3. PERFORMANCE ANALYSIS TOOLS › 3.3 Data Clustering Analysis › 3.3.2 Usage Guidelines › 3.3.2.4 Data Selection and Outliers
3.3.2.4 Data Selection and Outliers


Selecting data elements for the clustering procedure is one
of the most important steps in the workload characterization
process.  In clustering terminology, these data elements are
known as features.  The result of the clustering process is a
ranking of similar types of workloads, based on the mean
values of these features.

The objective is to select the minimum number of features
that can be used to accurately describe the characteristics
of the workload to be analyzed.  A small number of features
is desirable, since it greatly reduces the number of sources
of variability in the characterization, making the results
more robust and easier to understand.  Note that each time an
additional feature is added, splits may occur in as many as
half of the existing clusters.

Another consideration in the feature selection process is the
representation of outliers.  Outliers are data elements that
cannot be generalized as similar to other data elements in
any of the chosen features.  One example of an outlier is a
batch job which falls into a CPU-bound loop due to a
programming error.  Another example is a periodic process,
such as a monthly close of a financial application, which is
run rarely but requires a large number of resources.

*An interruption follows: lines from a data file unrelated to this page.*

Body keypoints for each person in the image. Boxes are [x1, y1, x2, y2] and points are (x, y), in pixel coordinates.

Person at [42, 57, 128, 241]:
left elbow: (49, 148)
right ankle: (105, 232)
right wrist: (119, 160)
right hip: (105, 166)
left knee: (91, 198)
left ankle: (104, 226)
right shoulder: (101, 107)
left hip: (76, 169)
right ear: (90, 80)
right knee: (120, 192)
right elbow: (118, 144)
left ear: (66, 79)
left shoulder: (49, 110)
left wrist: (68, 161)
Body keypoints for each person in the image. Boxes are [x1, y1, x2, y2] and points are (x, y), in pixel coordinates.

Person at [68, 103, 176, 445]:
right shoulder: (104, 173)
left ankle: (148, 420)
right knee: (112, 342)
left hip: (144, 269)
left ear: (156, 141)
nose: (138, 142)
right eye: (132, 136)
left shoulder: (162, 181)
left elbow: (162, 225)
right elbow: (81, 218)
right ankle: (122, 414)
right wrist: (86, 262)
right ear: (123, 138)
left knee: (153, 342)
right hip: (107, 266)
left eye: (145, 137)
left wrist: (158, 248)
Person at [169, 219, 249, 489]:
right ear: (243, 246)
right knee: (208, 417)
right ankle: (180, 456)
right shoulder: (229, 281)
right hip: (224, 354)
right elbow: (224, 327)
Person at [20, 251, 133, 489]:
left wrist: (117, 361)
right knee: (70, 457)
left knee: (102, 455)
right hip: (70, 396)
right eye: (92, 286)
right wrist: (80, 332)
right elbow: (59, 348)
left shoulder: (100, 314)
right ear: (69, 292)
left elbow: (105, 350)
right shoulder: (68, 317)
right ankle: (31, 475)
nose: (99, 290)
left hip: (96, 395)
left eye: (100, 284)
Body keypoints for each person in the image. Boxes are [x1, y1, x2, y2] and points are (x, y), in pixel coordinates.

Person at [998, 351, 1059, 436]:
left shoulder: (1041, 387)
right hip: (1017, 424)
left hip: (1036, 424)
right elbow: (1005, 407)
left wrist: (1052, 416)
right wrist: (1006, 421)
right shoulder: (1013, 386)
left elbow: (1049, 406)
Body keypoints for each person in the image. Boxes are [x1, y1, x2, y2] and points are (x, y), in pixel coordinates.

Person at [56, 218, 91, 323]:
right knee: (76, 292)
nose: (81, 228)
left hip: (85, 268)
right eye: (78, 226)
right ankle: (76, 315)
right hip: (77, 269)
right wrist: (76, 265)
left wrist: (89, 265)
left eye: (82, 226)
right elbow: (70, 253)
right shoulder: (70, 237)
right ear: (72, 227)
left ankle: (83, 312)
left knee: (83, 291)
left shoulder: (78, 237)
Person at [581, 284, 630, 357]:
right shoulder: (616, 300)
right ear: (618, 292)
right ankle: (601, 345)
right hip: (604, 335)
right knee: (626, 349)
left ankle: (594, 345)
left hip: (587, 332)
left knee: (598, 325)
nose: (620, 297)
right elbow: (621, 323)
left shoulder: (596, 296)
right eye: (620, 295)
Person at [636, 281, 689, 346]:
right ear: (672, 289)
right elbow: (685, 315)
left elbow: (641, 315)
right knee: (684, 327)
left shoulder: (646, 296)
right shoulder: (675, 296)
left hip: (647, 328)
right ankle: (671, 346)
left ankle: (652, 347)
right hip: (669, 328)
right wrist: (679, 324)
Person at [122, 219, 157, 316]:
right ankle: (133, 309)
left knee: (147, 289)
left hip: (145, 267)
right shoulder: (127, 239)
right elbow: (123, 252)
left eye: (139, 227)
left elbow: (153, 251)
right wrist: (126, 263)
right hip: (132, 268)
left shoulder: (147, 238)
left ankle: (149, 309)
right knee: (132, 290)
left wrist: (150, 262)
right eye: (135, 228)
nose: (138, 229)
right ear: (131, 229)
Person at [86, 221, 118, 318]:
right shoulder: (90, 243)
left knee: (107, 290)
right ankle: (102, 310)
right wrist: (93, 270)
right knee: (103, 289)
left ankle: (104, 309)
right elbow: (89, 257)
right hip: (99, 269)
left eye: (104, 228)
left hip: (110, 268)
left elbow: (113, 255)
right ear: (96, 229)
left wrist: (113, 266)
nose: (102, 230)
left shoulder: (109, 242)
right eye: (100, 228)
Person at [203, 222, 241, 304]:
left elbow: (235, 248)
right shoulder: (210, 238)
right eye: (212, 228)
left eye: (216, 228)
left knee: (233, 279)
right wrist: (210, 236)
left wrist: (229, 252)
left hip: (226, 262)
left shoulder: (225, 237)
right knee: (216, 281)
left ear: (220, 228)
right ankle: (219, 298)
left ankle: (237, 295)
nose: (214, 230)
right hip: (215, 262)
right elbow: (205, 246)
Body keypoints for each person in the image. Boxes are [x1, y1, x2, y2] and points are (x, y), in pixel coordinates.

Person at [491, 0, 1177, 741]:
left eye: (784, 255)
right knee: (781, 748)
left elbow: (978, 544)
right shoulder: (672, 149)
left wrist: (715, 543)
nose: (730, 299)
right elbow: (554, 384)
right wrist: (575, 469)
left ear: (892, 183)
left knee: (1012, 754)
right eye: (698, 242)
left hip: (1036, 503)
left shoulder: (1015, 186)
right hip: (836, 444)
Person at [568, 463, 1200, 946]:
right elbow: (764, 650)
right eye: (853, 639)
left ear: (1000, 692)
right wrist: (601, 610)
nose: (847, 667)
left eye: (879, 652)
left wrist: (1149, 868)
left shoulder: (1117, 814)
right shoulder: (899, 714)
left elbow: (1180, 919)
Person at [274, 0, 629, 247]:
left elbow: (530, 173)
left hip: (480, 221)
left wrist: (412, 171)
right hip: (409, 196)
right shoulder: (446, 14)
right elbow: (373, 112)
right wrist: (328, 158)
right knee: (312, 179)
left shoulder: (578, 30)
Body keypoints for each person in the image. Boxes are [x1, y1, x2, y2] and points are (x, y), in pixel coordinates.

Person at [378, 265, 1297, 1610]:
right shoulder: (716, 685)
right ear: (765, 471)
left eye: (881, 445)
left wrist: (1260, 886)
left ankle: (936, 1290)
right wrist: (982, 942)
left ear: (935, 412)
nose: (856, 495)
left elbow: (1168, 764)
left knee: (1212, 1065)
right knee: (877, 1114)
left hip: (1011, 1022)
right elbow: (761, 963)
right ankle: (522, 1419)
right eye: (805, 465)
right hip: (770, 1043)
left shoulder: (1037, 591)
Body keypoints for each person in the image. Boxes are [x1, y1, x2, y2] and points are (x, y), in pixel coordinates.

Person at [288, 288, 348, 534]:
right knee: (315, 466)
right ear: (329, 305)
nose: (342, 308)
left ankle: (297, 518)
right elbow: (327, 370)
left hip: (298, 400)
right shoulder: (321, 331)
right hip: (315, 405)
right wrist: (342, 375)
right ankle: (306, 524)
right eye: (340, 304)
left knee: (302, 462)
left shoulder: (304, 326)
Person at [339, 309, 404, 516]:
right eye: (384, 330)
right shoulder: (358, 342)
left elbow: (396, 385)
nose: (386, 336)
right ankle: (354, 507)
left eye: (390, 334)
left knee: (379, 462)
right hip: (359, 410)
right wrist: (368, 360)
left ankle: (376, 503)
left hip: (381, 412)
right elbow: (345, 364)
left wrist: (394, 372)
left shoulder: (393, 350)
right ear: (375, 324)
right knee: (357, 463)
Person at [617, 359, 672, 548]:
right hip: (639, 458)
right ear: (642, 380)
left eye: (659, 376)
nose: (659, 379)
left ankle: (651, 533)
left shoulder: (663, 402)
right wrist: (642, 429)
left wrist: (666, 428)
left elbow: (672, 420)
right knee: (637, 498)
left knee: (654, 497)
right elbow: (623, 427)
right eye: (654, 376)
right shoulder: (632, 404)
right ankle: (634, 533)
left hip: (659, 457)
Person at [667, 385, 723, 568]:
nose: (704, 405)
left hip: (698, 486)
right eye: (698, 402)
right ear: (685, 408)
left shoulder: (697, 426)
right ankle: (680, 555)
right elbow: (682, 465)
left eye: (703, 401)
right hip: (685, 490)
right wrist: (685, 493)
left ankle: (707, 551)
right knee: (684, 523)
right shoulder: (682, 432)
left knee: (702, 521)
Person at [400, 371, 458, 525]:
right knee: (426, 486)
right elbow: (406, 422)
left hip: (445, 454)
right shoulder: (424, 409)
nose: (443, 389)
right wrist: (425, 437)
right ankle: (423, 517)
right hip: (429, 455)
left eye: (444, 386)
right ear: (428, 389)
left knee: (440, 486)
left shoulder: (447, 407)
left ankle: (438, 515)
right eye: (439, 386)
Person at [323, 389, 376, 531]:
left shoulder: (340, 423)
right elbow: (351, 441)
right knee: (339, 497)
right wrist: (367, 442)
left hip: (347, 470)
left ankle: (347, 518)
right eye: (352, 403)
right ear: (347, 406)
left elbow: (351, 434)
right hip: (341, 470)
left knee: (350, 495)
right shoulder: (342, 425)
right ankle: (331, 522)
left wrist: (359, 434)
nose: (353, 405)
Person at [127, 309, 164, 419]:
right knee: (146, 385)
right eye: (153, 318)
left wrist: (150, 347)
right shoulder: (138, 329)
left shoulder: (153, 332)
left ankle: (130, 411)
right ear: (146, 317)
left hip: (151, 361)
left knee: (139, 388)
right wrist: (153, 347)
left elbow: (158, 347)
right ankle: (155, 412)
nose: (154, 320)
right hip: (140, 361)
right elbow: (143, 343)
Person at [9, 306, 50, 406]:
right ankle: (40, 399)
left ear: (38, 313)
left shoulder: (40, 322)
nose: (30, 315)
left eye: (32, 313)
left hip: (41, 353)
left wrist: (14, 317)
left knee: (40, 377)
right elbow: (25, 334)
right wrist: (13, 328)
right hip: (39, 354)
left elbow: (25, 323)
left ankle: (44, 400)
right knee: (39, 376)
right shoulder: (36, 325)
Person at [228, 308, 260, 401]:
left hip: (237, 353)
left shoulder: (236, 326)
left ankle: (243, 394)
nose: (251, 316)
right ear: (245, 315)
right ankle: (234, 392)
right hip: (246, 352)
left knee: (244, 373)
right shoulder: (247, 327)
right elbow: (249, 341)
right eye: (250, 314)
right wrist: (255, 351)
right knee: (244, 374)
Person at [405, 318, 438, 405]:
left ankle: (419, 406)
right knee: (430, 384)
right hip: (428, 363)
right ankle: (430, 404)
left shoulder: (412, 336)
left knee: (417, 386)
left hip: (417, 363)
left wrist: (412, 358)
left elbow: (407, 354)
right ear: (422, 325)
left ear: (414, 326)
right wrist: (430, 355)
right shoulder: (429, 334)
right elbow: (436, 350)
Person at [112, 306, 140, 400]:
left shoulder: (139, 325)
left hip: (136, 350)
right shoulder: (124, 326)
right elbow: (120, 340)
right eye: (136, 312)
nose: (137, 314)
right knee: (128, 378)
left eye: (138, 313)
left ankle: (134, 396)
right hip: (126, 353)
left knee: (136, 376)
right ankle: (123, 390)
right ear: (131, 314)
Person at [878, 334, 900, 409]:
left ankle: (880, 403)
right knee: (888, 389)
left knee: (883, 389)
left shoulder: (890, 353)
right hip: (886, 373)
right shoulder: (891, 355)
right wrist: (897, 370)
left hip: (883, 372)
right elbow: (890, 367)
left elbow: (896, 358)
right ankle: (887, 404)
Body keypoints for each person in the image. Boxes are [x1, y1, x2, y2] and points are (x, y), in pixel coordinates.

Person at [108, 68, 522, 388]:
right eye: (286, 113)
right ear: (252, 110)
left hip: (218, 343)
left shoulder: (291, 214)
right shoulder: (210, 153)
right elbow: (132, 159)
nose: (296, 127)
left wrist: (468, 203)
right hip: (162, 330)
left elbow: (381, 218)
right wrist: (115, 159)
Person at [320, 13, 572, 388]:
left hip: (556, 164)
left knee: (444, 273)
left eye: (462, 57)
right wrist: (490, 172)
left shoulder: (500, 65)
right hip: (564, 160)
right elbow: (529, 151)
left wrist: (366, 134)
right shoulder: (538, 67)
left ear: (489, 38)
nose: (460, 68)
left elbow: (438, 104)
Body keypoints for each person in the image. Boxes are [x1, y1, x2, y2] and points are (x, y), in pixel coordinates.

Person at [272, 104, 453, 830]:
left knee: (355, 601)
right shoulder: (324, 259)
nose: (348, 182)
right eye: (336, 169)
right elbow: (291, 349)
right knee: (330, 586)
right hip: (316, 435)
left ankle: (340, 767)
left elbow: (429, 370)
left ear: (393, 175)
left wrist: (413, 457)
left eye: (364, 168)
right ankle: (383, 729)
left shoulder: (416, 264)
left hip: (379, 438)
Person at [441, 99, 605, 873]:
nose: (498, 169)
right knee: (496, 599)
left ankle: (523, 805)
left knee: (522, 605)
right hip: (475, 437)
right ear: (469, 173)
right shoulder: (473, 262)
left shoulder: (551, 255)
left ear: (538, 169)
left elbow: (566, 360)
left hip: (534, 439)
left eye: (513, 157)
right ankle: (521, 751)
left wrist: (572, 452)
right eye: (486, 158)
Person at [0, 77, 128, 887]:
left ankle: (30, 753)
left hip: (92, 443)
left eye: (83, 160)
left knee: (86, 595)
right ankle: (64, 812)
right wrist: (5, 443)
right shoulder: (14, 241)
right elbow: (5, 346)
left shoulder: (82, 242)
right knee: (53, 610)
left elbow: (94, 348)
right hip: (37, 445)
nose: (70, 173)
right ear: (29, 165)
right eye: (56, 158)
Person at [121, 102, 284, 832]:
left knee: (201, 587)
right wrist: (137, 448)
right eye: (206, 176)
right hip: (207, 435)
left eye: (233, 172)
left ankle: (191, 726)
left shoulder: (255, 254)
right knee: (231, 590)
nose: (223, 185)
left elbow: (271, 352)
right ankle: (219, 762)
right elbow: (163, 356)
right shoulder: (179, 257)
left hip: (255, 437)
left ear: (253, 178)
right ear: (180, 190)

Outliers
have the highest probability of being poorly represented by
the developed workload characterization.

There are two classes of features that are normally used in
workload characterization studies:

o  Rate-based features, such as EXCPs per CPU second
o  Total features, such as CPU minutes

Rate-based features are desirable because they allow you to
control the content of the outliers.  For example, consider
the use of CPU minutes and EXCPs as total features for
characterizing the resource consumption of a workload.
Because the largest jobs would be outliers, the resulting
characterization would poorly represent them.  Unfortunately,
these jobs might represent a significant percentage of the
resources that are consumed.

To avoid this problem, you could use rate-based features.
When you divide EXCPs by CPU seconds, you change the content
of the outliers.  Rather than representing jobs that consume
significant resources, they represent jobs with exceptional
EXCP/CPU second rates.  The probability that these jobs would
consume significant resources is very small, since the ratio
of elapsed time to CPU resource consumption for I/O-bound
jobs is very high.

Such rate-based features have been called instantaneous
workload descriptions, since they characterize the activities
of a workload element for an instant of CPU time (ART76,
ART78).

Although using total features introduces concerns about
representing outliers, they have many applications to
capacity planning and performance problems.  For example,
using total features for job and transaction class structures
treats the occasional massive workload element as an
exception.  By handling the occasional element as an
exception, the system can concentrate on exploiting the
characteristics of the majority of the workload elements to
simplify scheduling.  You must, however, always be aware of
the content of the outliers and pay particular attention to
the marginally assigned resource vectors to verify that the
objectives of the study are not compromised.